The use of saliva samples for the molecular diagnostic of T2D comes with several caveats. For example, the local oral status and pathologies related to the oral cavity, such as periodontitis and dental caries may influence the redox balance of saliva, posing potential interference with its widespread routine clinical application [51]. Some biomarkers, such as pro-inflammatory cytokines, are common to many diseases, whereas others are more specific. The presence of other inflammatory comorbidities could also influence the reliability of salivary markers. Moreover, the oral microbiota, specific to each individual, might produce different metabolites and other signaling molecules which might hinder an accurate diagnostic.

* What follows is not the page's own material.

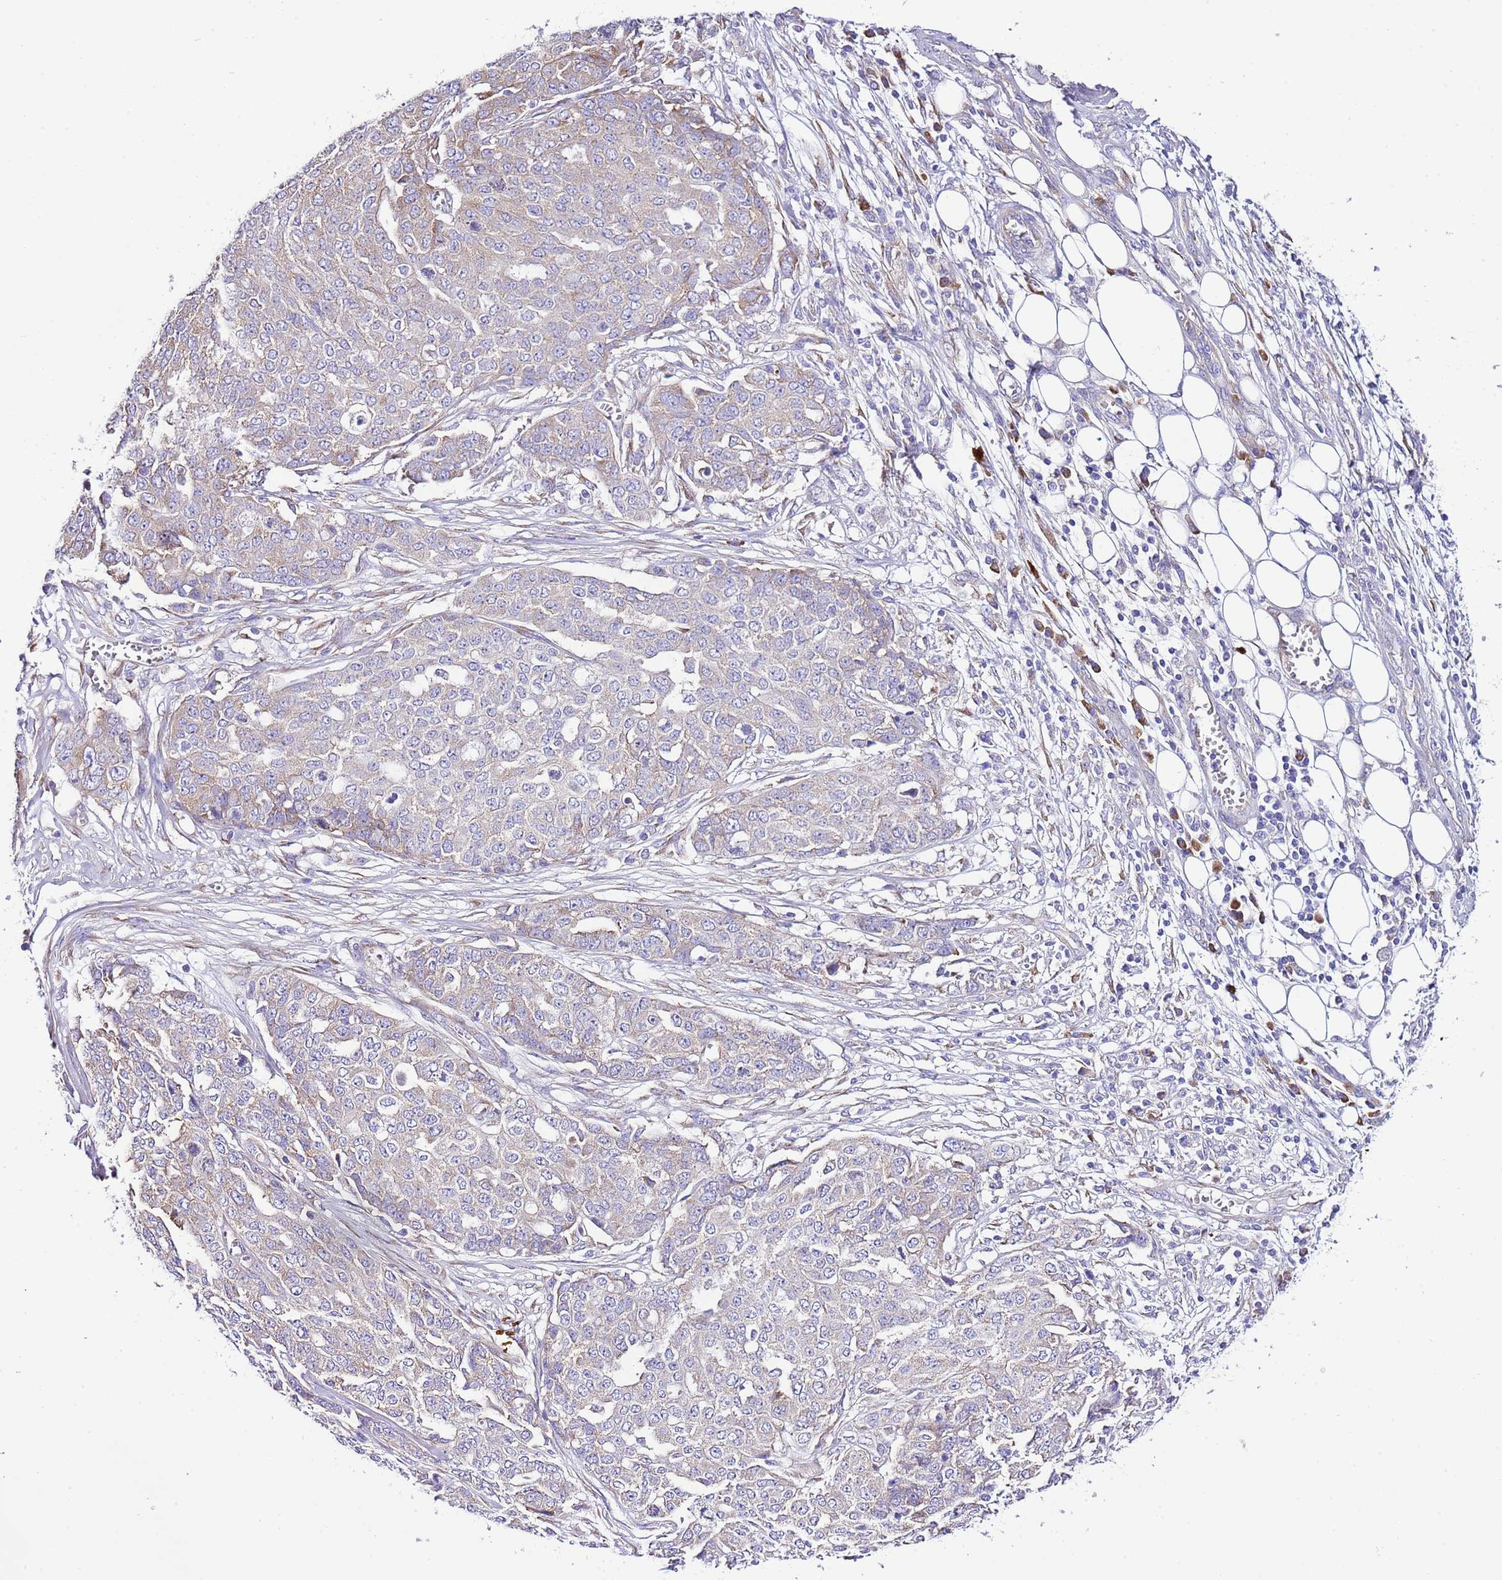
{"staining": {"intensity": "weak", "quantity": "25%-75%", "location": "cytoplasmic/membranous"}, "tissue": "ovarian cancer", "cell_type": "Tumor cells", "image_type": "cancer", "snomed": [{"axis": "morphology", "description": "Cystadenocarcinoma, serous, NOS"}, {"axis": "topography", "description": "Soft tissue"}, {"axis": "topography", "description": "Ovary"}], "caption": "Weak cytoplasmic/membranous protein expression is seen in about 25%-75% of tumor cells in serous cystadenocarcinoma (ovarian).", "gene": "RPS10", "patient": {"sex": "female", "age": 57}}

The potential to identify a specific array of candidate molecules using saliva for distinguishing each stage of chronic disorder and creating panels of salivary mediators as appropriate molecular biomarkers, when integrated with the demographic, genetic, and anthropometric characteristics of patients, could offer an innovative diagnostic tool. Nevertheless, there is still a need to identify salivary markers specific for different T2D stages and complications. Once identified and validated in clinical studies, these biomarkers could further be incorporated into point-of-care devices or wearable sensors to enable their fast detection.